■ PROMPT: Within the records, which lines hold the string "oval"? Report each one by copying it.

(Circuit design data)
__________________________________________________
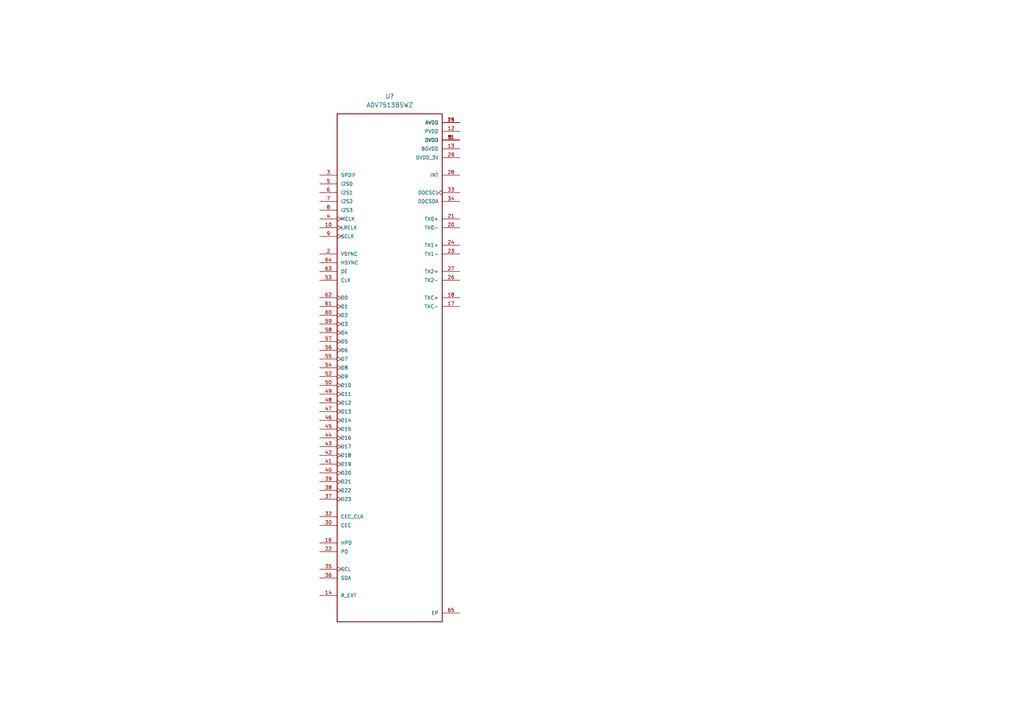
<source format=kicad_sch>
(kicad_sch
	(version 20231120)
	(generator "eeschema")
	(generator_version "8.0")
	(uuid "7af1fb91-a1f2-452e-8ead-cb4b027b77c3")
	(paper "A4")
	
	(symbol
		(lib_id "adv7513:ADV7513BSWZ")
		(at 113.03 106.68 0)
		(unit 1)
		(exclude_from_sim no)
		(in_bom yes)
		(on_board yes)
		(dnp no)
		(fields_autoplaced yes)
		(uuid "7f28b4d1-d947-4355-928e-26dffe1ee40b")
		(property "Reference" "U?"
			(at 113.03 27.94 0)
			(effects
				(font
					(size 1.27 1.27)
				)
			)
		)
		(property "Value" "ADV7513BSWZ"
			(at 113.03 30.48 0)
			(effects
				(font
					(size 1.27 1.27)
				)
			)
		)
		(property "Footprint" "Package_QFP:LQFP-64-1EP_10x10mm_P0.5mm_EP5x5mm"
			(at 113.03 106.68 0)
			(effects
				(font
					(size 1.27 1.27)
				)
				(justify bottom)
				(hide yes)
			)
		)
		(property "Datasheet" ""
			(at 113.03 106.68 0)
			(effects
				(font
					(size 1.27 1.27)
				)
				(hide yes)
			)
		)
		(property "Description" ""
			(at 113.03 106.68 0)
			(effects
				(font
					(size 1.27 1.27)
				)
				(hide yes)
			)
		)
		(property "MF" "Analog Devices"
			(at 113.03 106.68 0)
			(effects
				(font
					(size 1.27 1.27)
				)
				(justify bottom)
				(hide yes)
			)
		)
		(property "MAXIMUM_PACKAGE_HEIGHT" "1.6mm"
			(at 113.03 106.68 0)
			(effects
				(font
					(size 1.27 1.27)
				)
				(justify bottom)
				(hide yes)
			)
		)
		(property "Package" "LQFP -64 Analog Devices"
			(at 113.03 106.68 0)
			(effects
				(font
					(size 1.27 1.27)
				)
				(justify bottom)
				(hide yes)
			)
		)
		(property "Price" "None"
			(at 113.03 106.68 0)
			(effects
				(font
					(size 1.27 1.27)
				)
				(justify bottom)
				(hide yes)
			)
		)
		(property "Check_prices" "https://www.snapeda.com/parts/ADV7513BSWZ/Analog+Devices/view-part/?ref=eda"
			(at 113.03 106.68 0)
			(effects
				(font
					(size 1.27 1.27)
				)
				(justify bottom)
				(hide yes)
			)
		)
		(property "STANDARD" "IPC 7351B"
			(at 113.03 106.68 0)
			(effects
				(font
					(size 1.27 1.27)
				)
				(justify bottom)
				(hide yes)
			)
		)
		(property "PARTREV" "B"
			(at 113.03 106.68 0)
			(effects
				(font
					(size 1.27 1.27)
				)
				(justify bottom)
				(hide yes)
			)
		)
		(property "SnapEDA_Link" "https://www.snapeda.com/parts/ADV7513BSWZ/Analog+Devices/view-part/?ref=snap"
			(at 113.03 106.68 0)
			(effects
				(font
					(size 1.27 1.27)
				)
				(justify bottom)
				(hide yes)
			)
		)
		(property "MP" "ADV7513BSWZ"
			(at 113.03 106.68 0)
			(effects
				(font
					(size 1.27 1.27)
				)
				(justify bottom)
				(hide yes)
			)
		)
		(property "Description_1" "\n165 MHz High Performance HDMI Transmitter\n"
			(at 113.03 106.68 0)
			(effects
				(font
					(size 1.27 1.27)
				)
				(justify bottom)
				(hide yes)
			)
		)
		(property "Availability" "In Stock"
			(at 113.03 106.68 0)
			(effects
				(font
					(size 1.27 1.27)
				)
				(justify bottom)
				(hide yes)
			)
		)
		(property "MANUFACTURER" "ANALOG DEVICES"
			(at 113.03 106.68 0)
			(effects
				(font
					(size 1.27 1.27)
				)
				(justify bottom)
				(hide yes)
			)
		)
		(pin "3"
			(uuid "ff70a331-f157-42d0-a044-5bb7d27aed4c")
		)
		(pin "16"
			(uuid "b5c4ffb6-26ba-4589-8757-072786ccfcac")
		)
		(pin "19"
			(uuid "001098e8-8172-47ff-896f-435b25ea2484")
		)
		(pin "42"
			(uuid "372b9581-5140-408c-9bcd-37c28c55b72c")
		)
		(pin "56"
			(uuid "f071e50c-6c87-44c2-99b0-91ff9e53f142")
		)
		(pin "18"
			(uuid "0910a018-76bd-403b-b7d5-e7954d204687")
		)
		(pin "64"
			(uuid "dee19993-b1a6-4af5-bff9-327691e13b8a")
		)
		(pin "53"
			(uuid "11d42169-03f7-4eb4-b129-2c6a92d7ebb5")
		)
		(pin "44"
			(uuid "1969ab18-8b4b-490c-b5f2-7b6650e36161")
		)
		(pin "52"
			(uuid "331d70ec-0d01-4ba5-8339-ea5435f67850")
		)
		(pin "59"
			(uuid "62ed0691-c62c-47b0-b8ce-9ad389f0b9d9")
		)
		(pin "31"
			(uuid "95e5021b-32b6-4b8a-963d-a326b45bacf9")
		)
		(pin "54"
			(uuid "3acb00ae-272c-4b5f-abd7-35a51c925459")
		)
		(pin "43"
			(uuid "1aae0aca-35b9-4f47-b415-cb53804dce6a")
		)
		(pin "55"
			(uuid "9c5a6d38-b573-4766-b6d2-6d35840e3ee8")
		)
		(pin "6"
			(uuid "c462dffc-8d63-4552-b6cc-a13949279261")
		)
		(pin "4"
			(uuid "561c554a-ef72-4067-8857-9b16d094fe7a")
		)
		(pin "39"
			(uuid "605fec4b-8f9b-45c3-9a65-a23cc974a9a3")
		)
		(pin "60"
			(uuid "b8f771b5-fa55-456b-a771-9dac828915ce")
		)
		(pin "41"
			(uuid "8cac34d1-0676-46d4-b019-4f43908d2ef6")
		)
		(pin "20"
			(uuid "e62b0ac6-52a3-42da-9b4f-4cbde3be76db")
		)
		(pin "30"
			(uuid "4652f6f5-41a9-4440-8b7c-78b1cd013b7c")
		)
		(pin "35"
			(uuid "ca2d529b-cf5c-4b9f-bc49-8c57478f0874")
		)
		(pin "1"
			(uuid "3a5b6a8b-71a3-4959-a2c2-f2f3ca1674f0")
		)
		(pin "12"
			(uuid "d8b82526-0ab8-4201-bbe0-49ff14217ca0")
		)
		(pin "10"
			(uuid "a87182a6-229d-4252-aeeb-5003746c1207")
		)
		(pin "11"
			(uuid "e4883a60-d3fd-4bef-8063-82c110980900")
		)
		(pin "58"
			(uuid "77ae8a2a-a213-4813-8825-e0221bf87edc")
		)
		(pin "28"
			(uuid "df59d6eb-c058-4a26-93f5-4afc118278c5")
		)
		(pin "29"
			(uuid "04f77cbe-5724-4bca-aa49-b77db40cd371")
		)
		(pin "24"
			(uuid "868f2bb9-824a-481b-abd3-d4167e64db14")
		)
		(pin "50"
			(uuid "1b08d52b-e7ee-4a43-8a77-ba8d4d70d0f5")
		)
		(pin "49"
			(uuid "6b600c1d-c43a-4773-b319-2f1d24ab3d9e")
		)
		(pin "51"
			(uuid "1693b4a7-091a-4e82-8f8d-1956a4b0fcf9")
		)
		(pin "34"
			(uuid "db576723-e7ae-4cf4-9901-823392438fa1")
		)
		(pin "32"
			(uuid "e3990bab-4d5d-4546-b771-e00e7c35515a")
		)
		(pin "46"
			(uuid "284e51bf-ee05-4b3c-af95-625cdd169987")
		)
		(pin "26"
			(uuid "93984120-69ca-40e8-abd9-1ae0d024e6fc")
		)
		(pin "33"
			(uuid "2c3aca02-8a64-4262-b430-4042e9f84a49")
		)
		(pin "37"
			(uuid "97e7ae3f-1e1a-4a0b-8d53-25df8cd31197")
		)
		(pin "17"
			(uuid "dc441d7a-3f14-47e6-ba3a-76247b9aec62")
		)
		(pin "62"
			(uuid "eb7254bc-3643-40a0-81a1-7026232a78d1")
		)
		(pin "48"
			(uuid "24db1b2b-21f9-40d7-b6e2-f6a40f9a1d02")
		)
		(pin "5"
			(uuid "f1c85c14-5e6e-4885-b668-a7e7c0aba31b")
		)
		(pin "65"
			(uuid "4ccdeab0-d9e9-43c9-9017-b3a12e2be965")
		)
		(pin "38"
			(uuid "3a028f68-3a26-42f0-a0c1-f2453d114fa0")
		)
		(pin "7"
			(uuid "48632347-7561-4f06-8f04-f4dca2ea1081")
		)
		(pin "36"
			(uuid "e980dfe2-08ec-4b72-9366-0df01835e528")
		)
		(pin "40"
			(uuid "0038bb78-c983-4496-8c4e-f86bfa54f61a")
		)
		(pin "9"
			(uuid "2fce85e2-6091-4250-b25a-f0a1d4609e57")
		)
		(pin "2"
			(uuid "b6431beb-5eb2-4673-a6c5-7b6d3e141741")
		)
		(pin "8"
			(uuid "f4dcaf32-c3bf-47c7-82af-4bfbba25ede9")
		)
		(pin "25"
			(uuid "357cd190-1dc0-469f-9c3b-71740a1332e4")
		)
		(pin "47"
			(uuid "5f97572e-6cad-4d88-8643-b67038aadbdb")
		)
		(pin "27"
			(uuid "06eb7da9-8c90-4c61-acd9-29d8323b53fb")
		)
		(pin "63"
			(uuid "4d9b255d-a601-4bb5-a0fc-c96dd1c55af5")
		)
		(pin "57"
			(uuid "1158d3b1-b784-4cd0-8d32-ed45ac1b16c9")
		)
		(pin "21"
			(uuid "c8be1352-b3ae-4f86-ba13-1dbf28f2f1df")
		)
		(pin "61"
			(uuid "eb10bac9-e205-43e3-bddc-b15d6a6ecbfb")
		)
		(pin "23"
			(uuid "b14341c3-6078-470b-a5b7-ab187ec02fca")
		)
		(pin "45"
			(uuid "fc1b10df-b216-4fa9-a61c-4235bdb90d5a")
		)
		(pin "22"
			(uuid "3914bba2-d473-46f0-a5fc-ad6162ff21bb")
		)
		(pin "13"
			(uuid "c5b9b52e-58e8-4e9c-85a7-70d7d53063c7")
		)
		(pin "14"
			(uuid "1e748d2e-2d36-4b1f-ab38-b0f76ee0ddc2")
		)
		(pin "15"
			(uuid "37b9257e-b7fa-4048-8d26-240a9b62707d")
		)
		(instances
			(project ""
				(path "/7af1fb91-a1f2-452e-8ead-cb4b027b77c3"
					(reference "U?")
					(unit 1)
				)
			)
		)
	)
	(sheet_instances
		(path "/"
			(page "1")
		)
	)
)

</source>
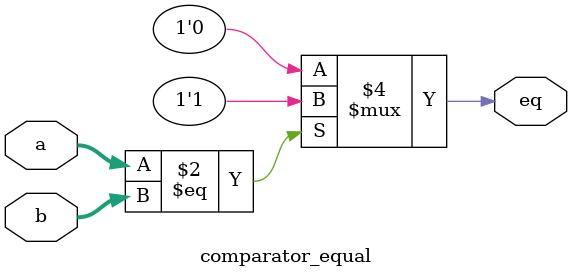
<source format=v>
module comparator_equal(
    input [3:0] a,
    input [3:0] b,
    output reg eq
);

    always @(*) begin
        if (a == b) begin
            eq = 1;
        end else begin
            eq = 0;
    	end
    end

endmodule

// Verilog code for a 32-bit comparator. The module takes two 32-bit inputs a and b, and outputs three signals: eq (equal), gt (greater than), and lt (less than). The always block compares the two inputs and sets the output signals accordingly.

</source>
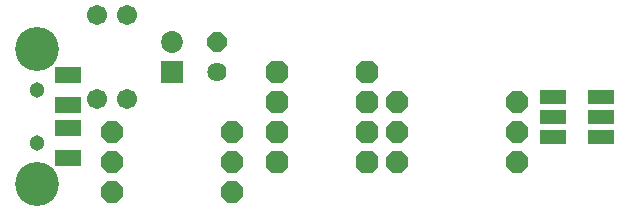
<source format=gts>
G75*
%MOIN*%
%OFA0B0*%
%FSLAX24Y24*%
%IPPOS*%
%LPD*%
%AMOC8*
5,1,8,0,0,1.08239X$1,22.5*
%
%ADD10R,0.0867X0.0513*%
%ADD11C,0.0674*%
%ADD12OC8,0.0740*%
%ADD13OC8,0.0640*%
%ADD14C,0.0640*%
%ADD15R,0.0730X0.0730*%
%ADD16C,0.0730*%
%ADD17C,0.1464*%
%ADD18R,0.0867X0.0552*%
%ADD19C,0.0513*%
%ADD20OC8,0.0760*%
D10*
X024227Y003621D03*
X025802Y003621D03*
X025802Y004290D03*
X024227Y004290D03*
X024227Y004959D03*
X025802Y004959D03*
D11*
X010015Y004890D03*
X009015Y004890D03*
X009015Y007690D03*
X010015Y007690D03*
D12*
X019015Y004790D03*
X019015Y003790D03*
X019015Y002790D03*
X023015Y002790D03*
X023015Y003790D03*
X023015Y004790D03*
X013515Y003790D03*
X013515Y002790D03*
X013515Y001790D03*
X009515Y001790D03*
X009515Y002790D03*
X009515Y003790D03*
D13*
X013015Y006790D03*
D14*
X013015Y005790D03*
D15*
X011515Y005790D03*
D16*
X011515Y006790D03*
D17*
X007015Y002046D03*
X007015Y006534D03*
D18*
X008038Y005668D03*
X008038Y004684D03*
X008038Y003896D03*
X008038Y002912D03*
D19*
X007015Y003404D03*
X007015Y005176D03*
D20*
X015015Y004790D03*
X018015Y004790D03*
X018015Y003790D03*
X015015Y003790D03*
X015015Y002790D03*
X018015Y002790D03*
X018015Y005790D03*
X015015Y005790D03*
M02*

</source>
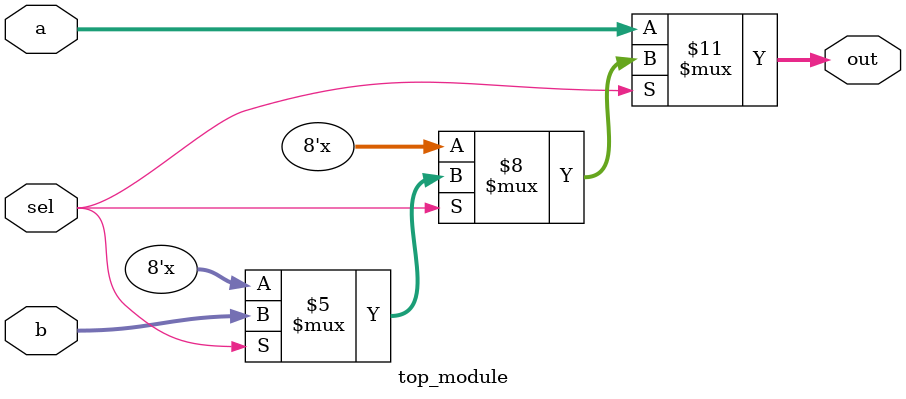
<source format=sv>
module top_module (
    input sel,
    input [7:0] a,
    input [7:0] b,
    output reg [7:0] out
);

always @(*) begin
    if (sel == 1'b0)
        out = a;
    else if (sel == 1'b1)
        out = b;
end

endmodule

</source>
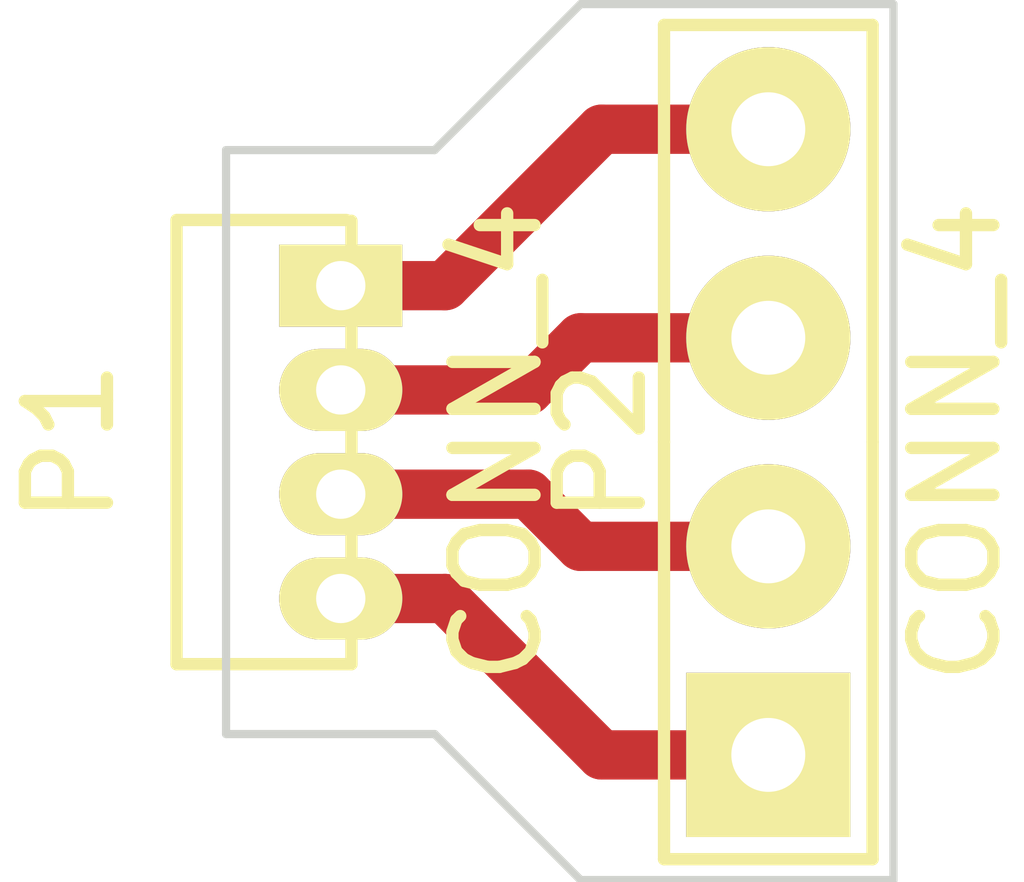
<source format=kicad_pcb>
(kicad_pcb (version 3) (host pcbnew "(2013-may-18)-stable")

  (general
    (links 4)
    (no_connects 0)
    (area 0 0 0 0)
    (thickness 1.6)
    (drawings 8)
    (tracks 12)
    (zones 0)
    (modules 2)
    (nets 5)
  )

  (page A3)
  (layers
    (15 F.Cu signal)
    (0 B.Cu signal)
    (16 B.Adhes user)
    (17 F.Adhes user)
    (18 B.Paste user)
    (19 F.Paste user)
    (20 B.SilkS user)
    (21 F.SilkS user)
    (22 B.Mask user)
    (23 F.Mask user)
    (24 Dwgs.User user)
    (25 Cmts.User user)
    (26 Eco1.User user)
    (27 Eco2.User user)
    (28 Edge.Cuts user)
  )

  (setup
    (last_trace_width 0.6)
    (trace_clearance 0.254)
    (zone_clearance 0.508)
    (zone_45_only no)
    (trace_min 0.254)
    (segment_width 0.2)
    (edge_width 0.1)
    (via_size 0.889)
    (via_drill 0.635)
    (via_min_size 0.889)
    (via_min_drill 0.508)
    (uvia_size 0.508)
    (uvia_drill 0.127)
    (uvias_allowed no)
    (uvia_min_size 0.508)
    (uvia_min_drill 0.127)
    (pcb_text_width 0.3)
    (pcb_text_size 1.5 1.5)
    (mod_edge_width 0.15)
    (mod_text_size 1 1)
    (mod_text_width 0.15)
    (pad_size 1.5 1.5)
    (pad_drill 0.6)
    (pad_to_mask_clearance 0)
    (aux_axis_origin 0 0)
    (visible_elements FFFFFFBF)
    (pcbplotparams
      (layerselection 3178497)
      (usegerberextensions true)
      (excludeedgelayer true)
      (linewidth 0.150000)
      (plotframeref false)
      (viasonmask false)
      (mode 1)
      (useauxorigin false)
      (hpglpennumber 1)
      (hpglpenspeed 20)
      (hpglpendiameter 15)
      (hpglpenoverlay 2)
      (psnegative false)
      (psa4output false)
      (plotreference true)
      (plotvalue true)
      (plotothertext true)
      (plotinvisibletext false)
      (padsonsilk false)
      (subtractmaskfromsilk false)
      (outputformat 1)
      (mirror false)
      (drillshape 1)
      (scaleselection 1)
      (outputdirectory ""))
  )

  (net 0 "")
  (net 1 N-000001)
  (net 2 N-000002)
  (net 3 N-000003)
  (net 4 N-000004)

  (net_class Default "This is the default net class."
    (clearance 0.254)
    (trace_width 0.6)
    (via_dia 0.889)
    (via_drill 0.635)
    (uvia_dia 0.508)
    (uvia_drill 0.127)
    (add_net "")
    (add_net N-000001)
    (add_net N-000002)
    (add_net N-000003)
    (add_net N-000004)
  )

  (module Stiftleiste_4x1 (layer F.Cu) (tedit 535A5C67) (tstamp 536A81B5)
    (at 38.1 25.4 90)
    (path /536A8148)
    (fp_text reference P2 (at 0 -2.032 90) (layer F.SilkS)
      (effects (font (size 1 1) (thickness 0.15)))
    )
    (fp_text value CONN_4 (at 0 2.286 90) (layer F.SilkS)
      (effects (font (size 1 1) (thickness 0.15)))
    )
    (fp_line (start 0 -1.27) (end 5.08 -1.27) (layer F.SilkS) (width 0.15))
    (fp_line (start 5.08 -1.27) (end 5.08 1.27) (layer F.SilkS) (width 0.15))
    (fp_line (start 5.08 1.27) (end 0 1.27) (layer F.SilkS) (width 0.15))
    (fp_line (start -5.08 -1.27) (end 0 -1.27) (layer F.SilkS) (width 0.15))
    (fp_line (start 0 1.27) (end -5.08 1.27) (layer F.SilkS) (width 0.15))
    (fp_line (start -5.08 1.27) (end -5.08 -1.27) (layer F.SilkS) (width 0.15))
    (pad 1 thru_hole rect (at -3.81 0 90) (size 2 2) (drill 0.9)
      (layers *.Cu *.Mask F.SilkS)
      (net 1 N-000001)
    )
    (pad 2 thru_hole circle (at -1.27 0 90) (size 2 2) (drill 0.9)
      (layers *.Cu *.Mask F.SilkS)
      (net 2 N-000002)
    )
    (pad 3 thru_hole circle (at 1.27 0 90) (size 2 2) (drill 0.9)
      (layers *.Cu *.Mask F.SilkS)
      (net 3 N-000003)
    )
    (pad 4 thru_hole circle (at 3.81 0 90) (size 2 2) (drill 0.9)
      (layers *.Cu *.Mask F.SilkS)
      (net 4 N-000004)
    )
  )

  (module HYT271 (layer F.Cu) (tedit 5362AF53) (tstamp 536A81C1)
    (at 33.02 25.4 270)
    (path /536A813B)
    (fp_text reference P1 (at 0 3.429 270) (layer F.SilkS)
      (effects (font (size 1 1) (thickness 0.15)))
    )
    (fp_text value CONN_4 (at 0 -1.778 270) (layer F.SilkS)
      (effects (font (size 1 1) (thickness 0.15)))
    )
    (fp_line (start -2.695 -0.003) (end 2.705 -0.003) (layer F.SilkS) (width 0.15))
    (fp_line (start 2.705 -0.003) (end 2.705 2.127) (layer F.SilkS) (width 0.15))
    (fp_line (start 2.705 2.127) (end -2.695 2.127) (layer F.SilkS) (width 0.15))
    (fp_line (start -2.705 2.127) (end -2.705 0.057) (layer F.SilkS) (width 0.15))
    (pad 2 thru_hole oval (at -0.635 0.127 270) (size 1 1.5) (drill 0.6)
      (layers *.Cu *.Mask F.SilkS)
      (net 3 N-000003)
    )
    (pad 3 thru_hole oval (at 0.635 0.127 270) (size 1 1.5) (drill 0.6)
      (layers *.Cu *.Mask F.SilkS)
      (net 2 N-000002)
    )
    (pad 4 thru_hole oval (at 1.905 0.127 270) (size 1 1.5) (drill 0.6)
      (layers *.Cu *.Mask F.SilkS)
      (net 1 N-000001)
    )
    (pad 1 thru_hole trapezoid (at -1.905 0.127 270) (size 1 1.5) (drill 0.6)
      (layers *.Cu *.Mask F.SilkS)
      (net 4 N-000004)
    )
  )

  (gr_line (start 39.624 30.734) (end 39.624 20.066) (angle 90) (layer Edge.Cuts) (width 0.1))
  (gr_line (start 35.814 30.734) (end 39.624 30.734) (angle 90) (layer Edge.Cuts) (width 0.1))
  (gr_line (start 34.036 28.956) (end 35.814 30.734) (angle 90) (layer Edge.Cuts) (width 0.1))
  (gr_line (start 31.496 28.956) (end 34.036 28.956) (angle 90) (layer Edge.Cuts) (width 0.1))
  (gr_line (start 31.496 21.844) (end 31.496 28.956) (angle 90) (layer Edge.Cuts) (width 0.1))
  (gr_line (start 34.036 21.844) (end 31.496 21.844) (angle 90) (layer Edge.Cuts) (width 0.1))
  (gr_line (start 35.814 20.066) (end 34.036 21.844) (angle 90) (layer Edge.Cuts) (width 0.1))
  (gr_line (start 39.624 20.066) (end 35.814 20.066) (angle 90) (layer Edge.Cuts) (width 0.1))

  (segment (start 32.893 27.305) (end 34.163 27.305) (width 0.6) (layer F.Cu) (net 1))
  (segment (start 36.068 29.21) (end 38.1 29.21) (width 0.6) (layer F.Cu) (net 1) (tstamp 536A8202))
  (segment (start 34.163 27.305) (end 36.068 29.21) (width 0.6) (layer F.Cu) (net 1) (tstamp 536A8201))
  (segment (start 32.893 26.035) (end 35.179 26.035) (width 0.6) (layer F.Cu) (net 2) (status 400000))
  (segment (start 35.814 26.67) (end 38.1 26.67) (width 0.6) (layer F.Cu) (net 2) (tstamp 536A820E) (status 800000))
  (segment (start 35.179 26.035) (end 35.814 26.67) (width 0.6) (layer F.Cu) (net 2) (tstamp 536A820D))
  (segment (start 32.893 24.765) (end 35.179 24.765) (width 0.6) (layer F.Cu) (net 3))
  (segment (start 35.814 24.13) (end 38.1 24.13) (width 0.6) (layer F.Cu) (net 3) (tstamp 536A8206))
  (segment (start 35.179 24.765) (end 35.814 24.13) (width 0.6) (layer F.Cu) (net 3) (tstamp 536A8205))
  (segment (start 32.893 23.495) (end 34.163 23.495) (width 0.6) (layer F.Cu) (net 4))
  (segment (start 36.068 21.59) (end 38.1 21.59) (width 0.6) (layer F.Cu) (net 4) (tstamp 536A81FE))
  (segment (start 34.163 23.495) (end 36.068 21.59) (width 0.6) (layer F.Cu) (net 4) (tstamp 536A81FD))

)

</source>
__________________________________________________
■ OUTPUT OF THE EXERCISE:
    (pad 2 thru_hole oval (at -0.635 0.127 270) (size 1 1.5) (drill 0.6)
    (pad 3 thru_hole oval (at 0.635 0.127 270) (size 1 1.5) (drill 0.6)
    (pad 4 thru_hole oval (at 1.905 0.127 270) (size 1 1.5) (drill 0.6)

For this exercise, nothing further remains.